Cuando estrenó Django sin cadenas, Tarantino acusó y discutió al cine de David Griffith y John Ford por igual, la importancia no estuvo en sus dichos sino en la película conseguida, en cómo su Django asumía el legado complejo de un cine grandioso, al hacer comulgar y pelear categorías presumiblemente antitéticas como Ford con Sergio Corbucci. Una provocación que no es menor, que le distingue como un cineasta cuya obsesión por filmar en celuloide es esencial ‑Los 8 más odiados lo hace, y en 70mm‑, a diferencia del oportunista J.J. Abrams con su remozada Star Wars.
En Tarantino el celuloide se respira. La pulsión está presente ya desde los títulos que Los 8 más odiados elige, de una tipografía con memoria seventy, en compañía de Ennio Morricone. Acá, por las dudas, poco importa si el gran compositor reutiliza una partitura previa, si no hubiese sido así, ¿cambiaría algo?, ¿por qué? También, por si acaso, Tarantino hace participar canciones de épocas actuales, descoyuntadas del momento histórico que recrea. Es decir, se trata de cine. Esa otra realidad en la que habitar. Una vez dentro, hasta Hitler puede ser masacrado, con Emil Jannings como espectador del estrago. (Tal como sucede en Bastardos sin gloria: el hecho histórico es falso, pero el colaboracionismo del actor alemán con el régimen nazi es absolutamente cierto; Tarantino nunca miente cuando se trata de cine).
Así que, una vez en la diligencia ‑esa referencia intrínseca a Ford y al cine todo‑, en compañía de los lobos que son los caza recompensas Ruth y Warren (Kurt Russell y Samuel L. Jackson), el viaje a Red Rock promete tropiezos, diálogos extensos y de filo sinuoso, dedicados a encubrir propósitos, tendientes a dar una pátina maleable al hecho horrible que supone la guerra de Secesión. El escenario estará servido una vez alcanzada la mercería de Minnie, con un reparto de cuerpos en pose, cada uno una historia para oír; todos, eso sí, aspectos que destilan de esa guerra reciente, entre blancos y negros: contrapunto acromático que define, como raíz y justificación estética del plano/contraplano, al cine norteamericano.

==================================================

Objetivo del ejercicio -
Resume el artículo sobre Los 8 más odiados en dos oraciones. Las entradas no tienen relación con el artículo.

Información extraída -
==================================================

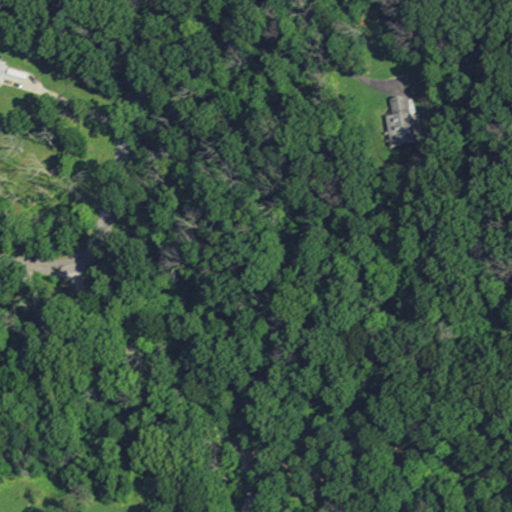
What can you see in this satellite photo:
road: (321, 27)
building: (2, 68)
road: (68, 103)
building: (397, 121)
building: (398, 121)
road: (118, 172)
road: (55, 357)
road: (169, 383)
road: (320, 474)
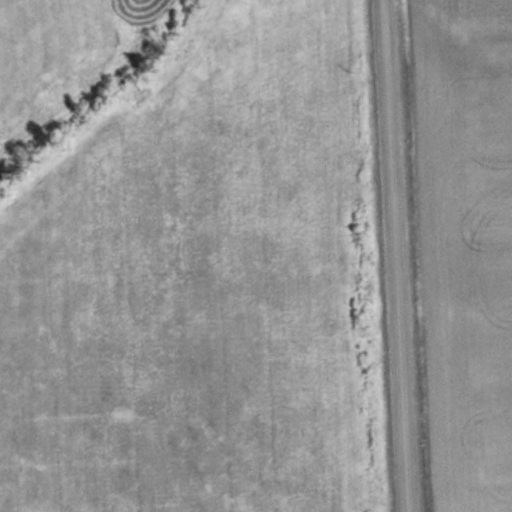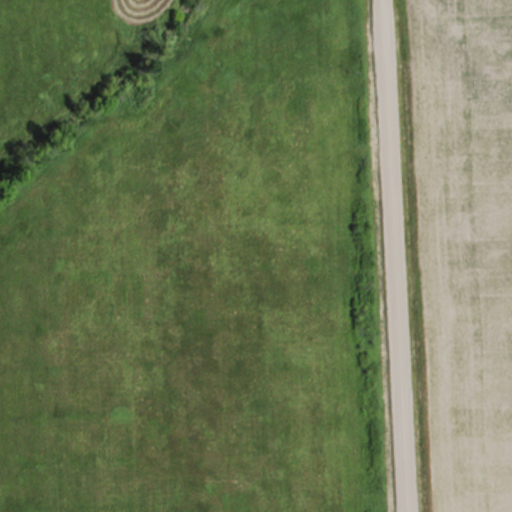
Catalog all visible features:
road: (389, 256)
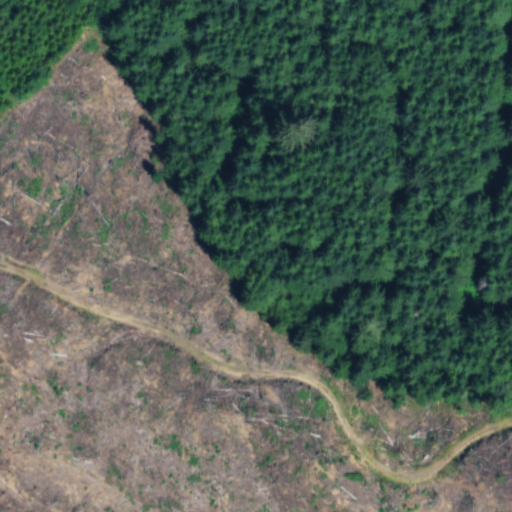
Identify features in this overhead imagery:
road: (251, 493)
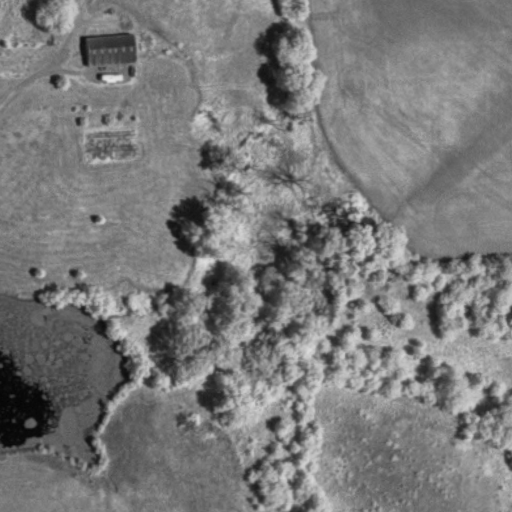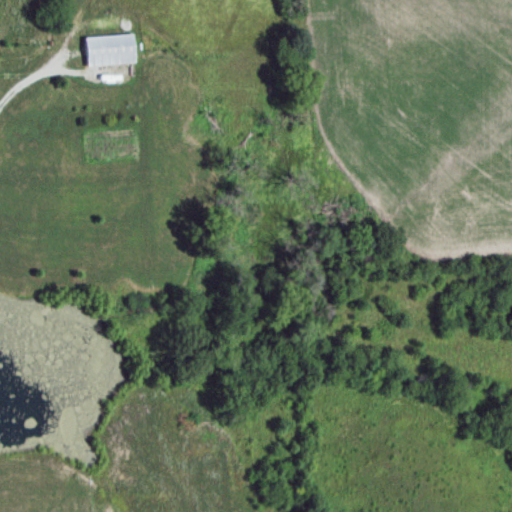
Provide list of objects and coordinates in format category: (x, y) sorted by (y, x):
building: (107, 49)
road: (16, 312)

==================================================

Resultado del ejercicio -
El artículo presenta a Tarantino como un cineasta para quien filmar en celuloide es esencial, como se ve en Los 8 más odiados, rodada en 70mm, con títulos de tipografía de memoria setentera y música de Ennio Morricone, y afirma que para él el cine es otra realidad en la que habitar. Describe además el viaje en diligencia a Red Rock junto a los cazarrecompensas Ruth y Warren, con diálogos extensos que encubren propósitos, hasta llegar a la mercería de Minnie, donde cada personaje trae una historia derivada de la reciente guerra de Secesión entre blancos y negros.